Quando chegou a Caxias do Sul vindo do interior de Nova Pádua, mais precisamente de uma localidade chamada Travessão Paredes, o empresário e ator Arcângelo Zorzi, conhecido como Maneco, tinha 13 anos e sonhava em ser aluno de um dos mais tradicionais colégios da cidade. Ao finalmente conseguir a façanha – trabalhando todas as noites para pegar a mensalidade da instituição –, teve a ingrata surpresa de conhecer a intolerância cultural. Durante muito tempo, foi motivo de chacota por conta do sotaque e da condição econômica inferior à dos colegas. Mas, ao invés de reprimir a "gringuice" como boa parte dos descendentes de italianos fez em situações parecidas, Maneco partiu daquilo para criar um propósito de vida.
— Fui muito xingado e apanhei, mas foi ali que comecei a valorizar aquilo que eu era. Afinal, eu não podia me transformar em outro ser humano. Pensei: "Vou ser colono sempre, esse sotaque eu vou ter sempre" — lembra, hoje aos 62 anos e reconhecido em Caxias do Sul como dono de livraria e editora.
Essa missão também guiou Maneco na idealização de um dos grupos de teatro mais importantes na preservação da cultura italiana na região, o Miseri Coloni. A formação surgiu depois de uma provocação do amigo Pedro Parenti – artista já falecido que dá nome ao Teatro Municipal de Caxias. Na época, lá por 1980, os dois eram universitários e compartilhavam o gosto pelos diálogos animados no dialeto vêneto.
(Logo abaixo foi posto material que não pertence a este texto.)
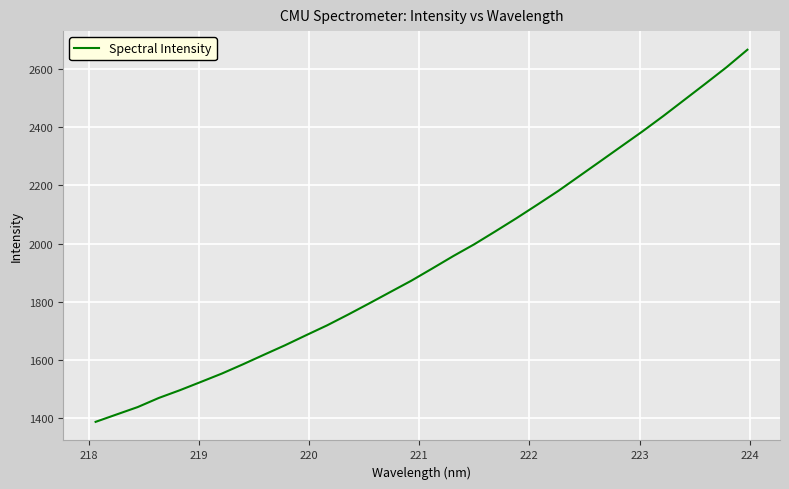

What is the average value?

1940.6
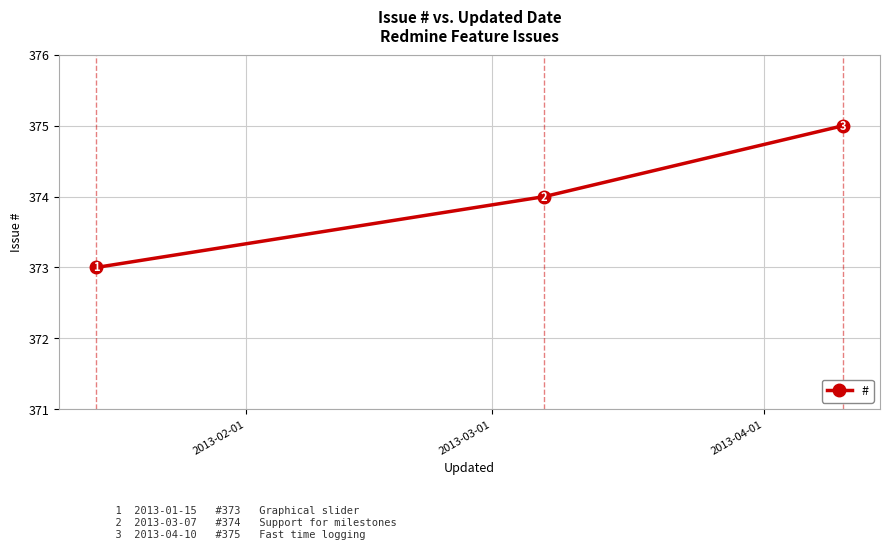

What is the average value?

374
— Sempre que a gente se encontrava, só conversava em dialeto. Um dia, o Pedro me falou que tínhamos de montar um grupo de teatro. Ele já tinha apresentado algumas peças quando era seminarista. Eu, nunca. Mas logo comecei a lembrar do meu pai, de como ele e outros amigos encenavam histórias cômicas quando um vizinho fazia aniversário. Me dei conta de que aquele bom humor deles já era uma forma de fazer teatro — lembra Maneco.
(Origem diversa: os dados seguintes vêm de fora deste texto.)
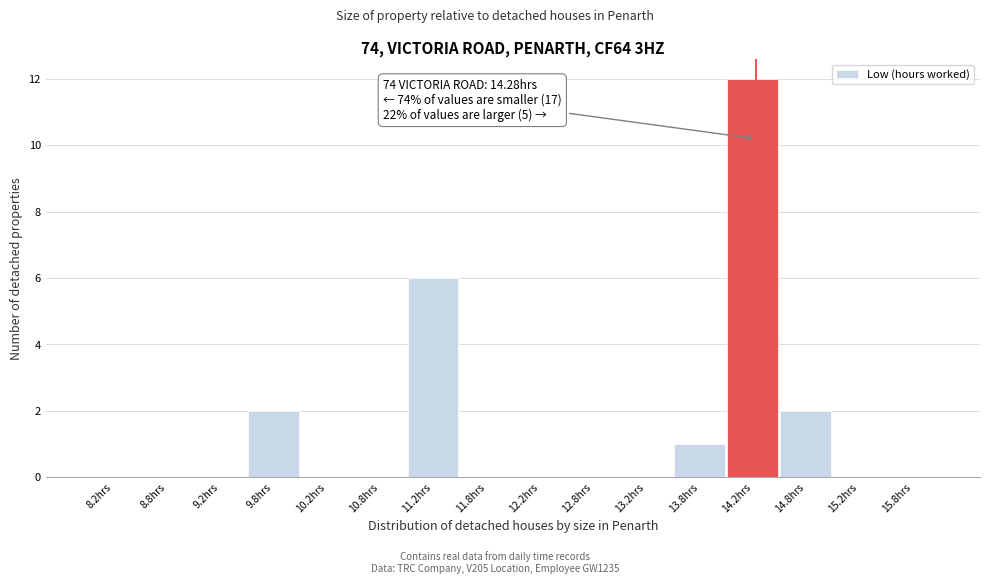

Over which range of the x-axis is the bar tallest?

14.0 to 14.5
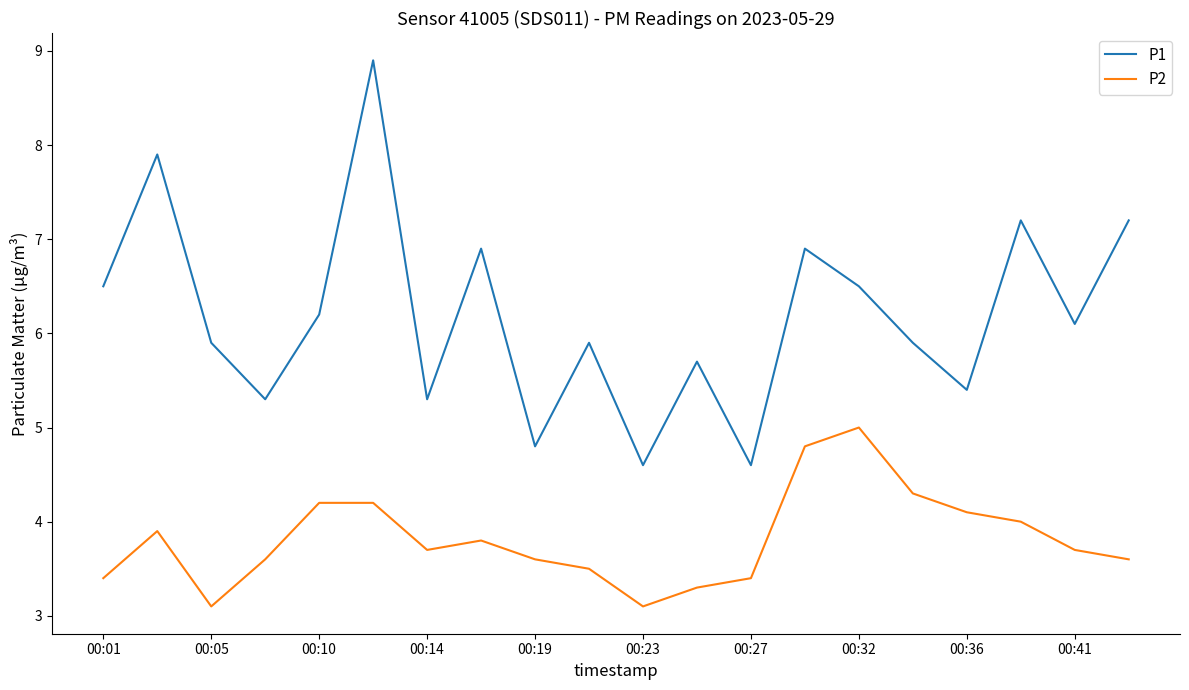

Which series has the largest range (max minus min)?

P1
Com o diferencial de encenar todas as histórias em dialeto vêneto, o Miseri Coloni ganhou notoriedade tanto na cidade quanto nos palcos improvisados das comunidades do Interior. Uma das montagens mais marcantes do grupo foi Nanetto Pipetta, sobre um personagem seminal do humor gringo, algo como um Radicci do início do século 20. Assim como o "filho" de Iotti, essa figura fictícia criada por Frei Aquiles Bernardi ficou conhecida nas páginas de um jornal protagonizando peripécias cômicas de um imigrante italiano no Brasil. Por meio do talento dos integrantes do Miseri Coloni, a peça Nanetto Pipetta permaneceu 14 anos em cartaz e foi um sucesso de público. Em Caxias, há uma estátua representando o personagem nos Pavilhões da Festa da Uva.
— As histórias do Nanetto eram conhecidas por praticamente todos os imigrantes. No Interior, todo mundo lia. Ele trazia todas as questões dos colonos — diz Maneco.
Outro momento importante na história do Miseri foi a adaptação teatral do livro O Quatrilho, de José Clemente Pozenato.
— Na época das filmagens da adaptação cinematográfica (lançada em 1995), apresentamos a peça três vezes para o diretor (Fábio Barreto). Tem pelo menos três cenas do filme que ele fez idênticas ao que encenávamos no teatro — revela.
O Miseri chegou a ter um programa semanal em uma emissora de rádio, no qual o grupo também exaltava a preservação cultural por meio do dialeto e do humor.
— O imigrante veio para cá e sofreu muito. Acho que o humor foi uma maneira de se encontrar, de dar um sentido um pouco mais alegre e humano à vida — reflete o ator.
Atualmente, Maneco não integra mais o grupo, que segue levando adiante a responsabilidade da valorização das raízes culturais por meio da arte. Enquanto novos personagens colonos surgem em plataformas como o YouTube e o WhatsApp, o Miseri mantém a dedicação no contato com as comunidades do Interior, lugares onde o dialeto ainda é mais presente.
Próxima apresentação
No dia 25 de julho, às 20h, o Miseri Coloni apresentará Mitincanto - Aventuras e Desventuras de Nanetto Pipetta no Teatro Pedro Parenti (Rua Dr. Montaury, 1.333), em Caxias do Sul. Com 18 pessoas no elenco, espetáculo mais recente do grupo propõe um olhar aos mitos tradicionais da cultura italiana e envolve música, canto e teatro. A direção cênica é de Camilo de Lélis, com direção musical de Cibele Tedesco. Ingressos custam R$ 30 e R$ 15 (estuda ntes, idosos e classe artística), na Casa da Cultura ou com integrantes do grupo.